Supplied passage —
######
- Directed by: M. Sadiq
- Written by: M. Sadiq
- Produced by: Shree Sound Studios P. B. Billimoira
- Starring: Johnny Walker Anita Guha Shyama
- Cinematography: Minoo B. Bilimoria
- Edited by: Moosa Mansoor
- Music by: O. P. Nayyar
- Distributed by: Sadiq Productions
- Release date: 1956;
- Country: India
- Language: Hindi

= Chhoo Mantar =

Chhoo Mantar is a 1956 Bollywood drama film starring Johnny Walker, Anita Guha and Shyama. It was directed by M. Sadiq under the banner of Sadiq Productions.

==Story==
Baijnath alias Baiju is a slacker, trouble-maker, unemployed, and a flirt. The villagers rally together and force his father to ask him to leave the village, which Baiju does. Baiju's travels take him to the castle of a king, who has a beautiful daughter named Ratnavali. When he sees Ratnavali, he is smitten by her beauty and falls head over heels in love with her. He parks himself opposite her room, and awaits the time when she will make a presence on the balcony, so that he can get an eyeful of her beautiful self. This enrages the King, and he orders his men to thoroughly beat up Baiju and throw him in the sea, which they do. But Baiju survives, recovers, and gets back to wooing the beautiful Ratnavali. This time the King challenges Baiju to accumulate ten lakh rupees in three months, and he will then give his consent to marrying Ratnavali. The King further adds that if Baiju fails, he will be hanged. Baiju accepts the challenge, and brags that he can accumulate not ten lakhs, but fifteen lakhs within that time period. With no survival nor job skills, and no one to even loan him the fifteen lakh rupees, how is Baiju going to escape from the death-trap that the King has prepared for him?
######
Data lines —
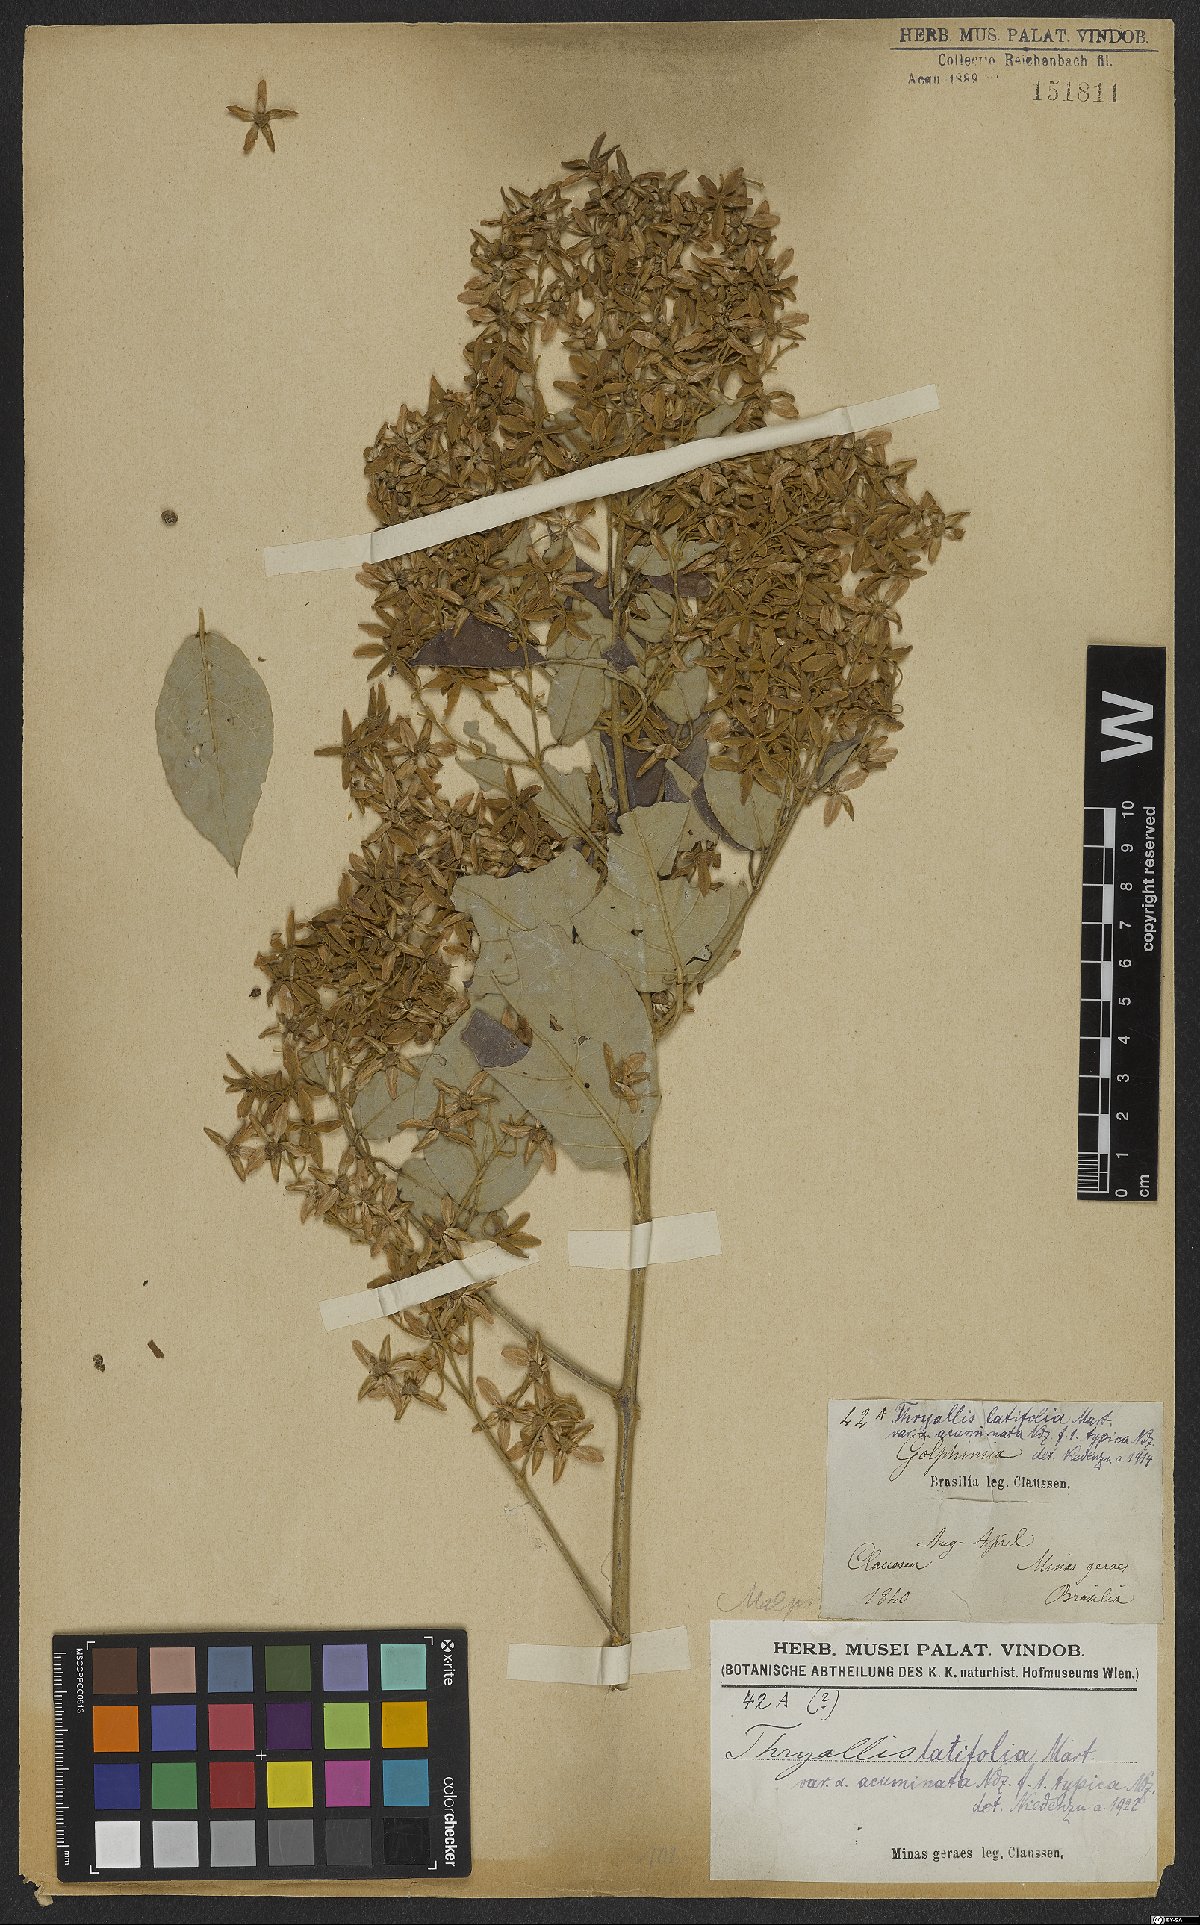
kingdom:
######
Exercise task —
Using the Chhoo Mantar text, answer:
(a) Who wrote the film's music?
(b) What is the name of the King's daughter?
(c) How much money does the King challenge Baiju to accumulate, and within what period?

Final answer —
(a) O. P. Nayyar
(b) Ratnavali
(c) Ten lakh rupees within three months